All of the funds raised at CALICO’s One Child at a Time Picnic support CALICO’s forensic interviewing and family support services. Many of the grants CALICO receives throughout the year are designated for specific services, geographic areas, or families with children of certain ages. Funds raised at the picnic allow CALICO the flexibility to ensure we can provide prompt, quality services to all families referred, regardless of their composition and circumstances, as was the case with Jennifer who recently came to CALICO.
Moving to a new state can be hard for anyone, but this transition can be especially complicated for a child who moves to escape reminders of abuse. Fourteen-year-old Jennifer had been sexually abused by her uncle in Mississippi for years. After disclosing the abuse, her uncle was arrested and no longer able to hurt Jennifer, but Jennifer found being at home difficult. Her family agreed that Jennifer would move from her home in Mississippi to be with her mother who lives in Oakland. While that decision brought relief to Jennifer, it also meant she was leaving behind the team of professionals who would be there to support her through the legal process and her healing.

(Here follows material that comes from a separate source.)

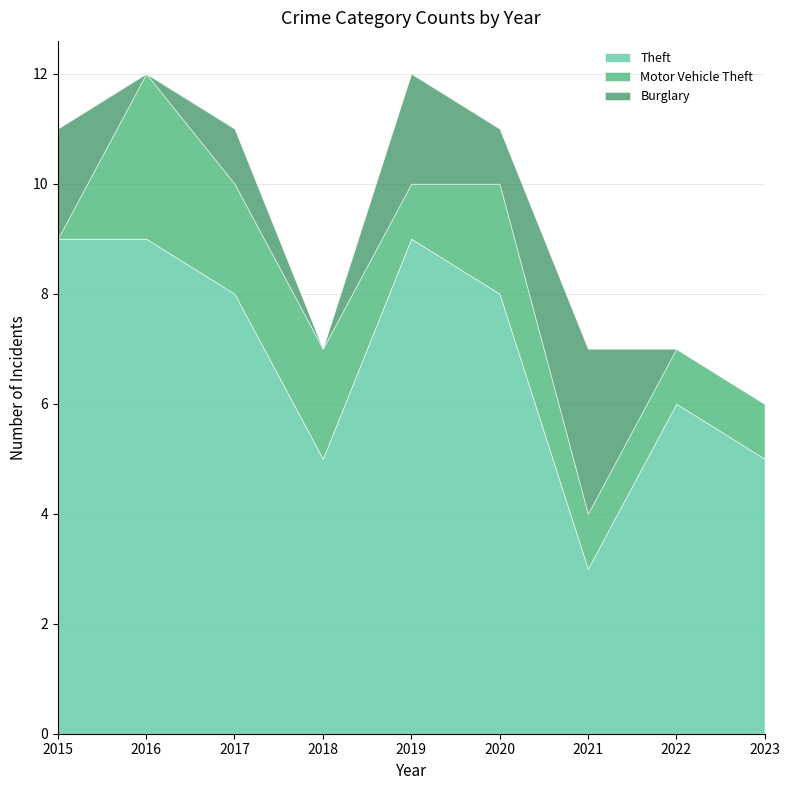

Is it true that Motor Vehicle Theft equals 3 at 2016?

True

Thankfully Jennifer’s attorney in Mississippi reached out to CALICO and our partner agencies for help. With Jennifer now living in California while the legal case was being prepared in Mississippi, it was difficult to have meaningful contact with her lawyer and victim advocate. The family did not have internet service in their home, so CALICO stepped up and created a safe, comfortable environment for Jennifer to connect via Skype with the legal team she had not yet met. While Jennifer had her first “face-to-face” meeting with the District Attorney and victim advocate who would support her through every step of the trial, one of CALICO’s Family Resource Specialist, Irene, sat down with Jennifer’s mom to find out how the family was doing and what help they needed.
Irene learned that they family was struggling with health problems and accessing services locally, so she offered referrals. But more importantly, Irene learned that Jennifer was depressed and the family was doing their best to help but things were not getting better. Nervous that Jennifer was dwelling too much on the abuse, the family used humor to try to distract her and get her to talk about other things. Irene helped Jennifer’s mom understand how children often respond to abuse -- she explained that being upset or depressed is normal, and that while humor can help, it can also result in the victim feeling unheard or misunderstood. As a first step, Irene encouraged Jennifer’s mom to listen more to what Jennifer was trying to say about the abuse, and that talking about it would help her feel heard and supported and better able to ultimately move forward and heal.